The third pillar addresses technical robustness and scientific validation. AI must demonstrate its reliability under real-world ocean conditions – not just in controlled environments. The study recommends validating models with independent data, applying statistical tests, and comparing outcomes with on-site measurements. For instance, automated catch

analyses can be checked against manual port sampling to identify discrepancies. Such cross-validation ensures that algorithms reflect reality and deliver genuinely useful management tools.
Benefits for research, fishing, and society
The framework’s implications extend to the scientific community, administrations, the fishing sector, and the public.
For marine research, it provides coherent criteria for developing and benchmarking AI models, improving comparability, and accelerating insights into ecosystem health and climate impacts. For fisheries and environmental management, it strengthens the reliability of decision-support systems-from quota allocation and marine spatial planning to the monitoring of illegal fishing. Properly validated models and well-governed data can help optimise routes, reduce emissions, enhance traceability, and improve sustainability at sea. For society, trustworthy AI ensures that ocean digitalisation proceeds responsibly. It supports a sustainable blue economy, balancing technological innovation with social and ecological well-being. As AI becomes increasingly integrated into environmental governance, the authors stress that regulation and ethics must evolve alongside technology.
“This means that the use of AI in catch monitoring technologies for fisheries must also actively contribute to support the implementation of global commitments such as the Kunming – Montreal Global Biodiversity Framework, the BBNJ Agreement, and the provisions of the emerging plastics treaty.
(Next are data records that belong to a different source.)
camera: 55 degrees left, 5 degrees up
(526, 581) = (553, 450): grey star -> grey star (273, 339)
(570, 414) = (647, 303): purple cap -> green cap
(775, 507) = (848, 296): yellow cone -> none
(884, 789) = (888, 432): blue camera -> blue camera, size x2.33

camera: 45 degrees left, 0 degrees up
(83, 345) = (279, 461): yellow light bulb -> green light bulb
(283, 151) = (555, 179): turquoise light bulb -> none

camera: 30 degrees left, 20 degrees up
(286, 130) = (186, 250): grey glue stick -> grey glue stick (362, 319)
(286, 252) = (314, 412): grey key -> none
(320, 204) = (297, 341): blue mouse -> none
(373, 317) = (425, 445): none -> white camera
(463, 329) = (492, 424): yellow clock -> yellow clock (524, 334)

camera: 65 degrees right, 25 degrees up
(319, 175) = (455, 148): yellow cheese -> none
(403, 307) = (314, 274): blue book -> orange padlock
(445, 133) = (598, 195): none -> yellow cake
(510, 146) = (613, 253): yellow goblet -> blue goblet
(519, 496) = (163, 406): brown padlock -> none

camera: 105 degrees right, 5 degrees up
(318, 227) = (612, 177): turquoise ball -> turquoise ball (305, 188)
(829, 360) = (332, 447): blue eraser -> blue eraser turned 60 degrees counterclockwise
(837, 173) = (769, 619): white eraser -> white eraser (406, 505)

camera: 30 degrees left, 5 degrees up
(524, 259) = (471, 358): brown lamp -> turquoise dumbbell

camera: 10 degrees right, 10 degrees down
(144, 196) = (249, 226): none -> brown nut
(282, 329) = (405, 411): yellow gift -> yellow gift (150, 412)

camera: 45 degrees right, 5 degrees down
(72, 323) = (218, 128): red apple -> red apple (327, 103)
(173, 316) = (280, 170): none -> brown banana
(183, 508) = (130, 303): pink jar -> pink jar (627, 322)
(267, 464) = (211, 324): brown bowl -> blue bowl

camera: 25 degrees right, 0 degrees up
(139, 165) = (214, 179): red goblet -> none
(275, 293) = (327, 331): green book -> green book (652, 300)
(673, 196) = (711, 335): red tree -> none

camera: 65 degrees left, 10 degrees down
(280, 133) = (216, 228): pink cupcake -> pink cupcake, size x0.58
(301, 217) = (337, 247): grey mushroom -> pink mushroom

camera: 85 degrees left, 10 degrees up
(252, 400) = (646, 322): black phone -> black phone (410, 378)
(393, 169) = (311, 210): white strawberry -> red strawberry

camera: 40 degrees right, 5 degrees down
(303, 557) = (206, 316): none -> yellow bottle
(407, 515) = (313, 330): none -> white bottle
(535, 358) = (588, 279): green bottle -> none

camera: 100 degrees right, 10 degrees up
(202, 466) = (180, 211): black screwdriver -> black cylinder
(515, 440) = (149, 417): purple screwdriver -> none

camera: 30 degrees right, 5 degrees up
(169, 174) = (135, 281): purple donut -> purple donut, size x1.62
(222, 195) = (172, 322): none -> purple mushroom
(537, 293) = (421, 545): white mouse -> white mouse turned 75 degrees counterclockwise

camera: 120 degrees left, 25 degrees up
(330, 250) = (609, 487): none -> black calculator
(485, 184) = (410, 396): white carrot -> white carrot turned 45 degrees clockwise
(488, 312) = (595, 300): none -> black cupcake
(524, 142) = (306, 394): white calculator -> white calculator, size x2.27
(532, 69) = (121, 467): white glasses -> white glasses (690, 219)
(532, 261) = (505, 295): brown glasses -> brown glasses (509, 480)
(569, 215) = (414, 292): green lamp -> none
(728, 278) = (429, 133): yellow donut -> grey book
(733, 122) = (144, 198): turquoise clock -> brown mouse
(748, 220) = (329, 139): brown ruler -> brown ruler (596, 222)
Integrated AI solutions on fishing vessels and across marine monitoring systems can only contribute to these goals if they are developed within a co-management framework – bringing scientists, policymakers, industry, and fishing communities together to ensure transparency, accountability, sustainability, and even practical implementation onboard vessels. By engaging industry directly in data collection and validation, AI becomes not merely a tool for surveillance, but a governance instrument that translates practical, equitable data collection from the ocean into concrete action that is aligned with international biodiversity and sustainability targets, even possibly enabling more adaptive and evidence-based area-based management and protection over time.”
Rachel Haug Fossbakk (formerly Tiller), Chief Scientist
Director of SINTEFs strategic research area of Biodiversity and Area Use
Department of Fisheries and New Biomarine Industry
SINTEF Ocean
The study (https://doi.org/10.1111/faf.70052) was published in the journal Fish and Fisheries, one of the world’s leading journals in marine and fisheries science, which publishes interdisciplinary research at the interface of ecology, management, and policy.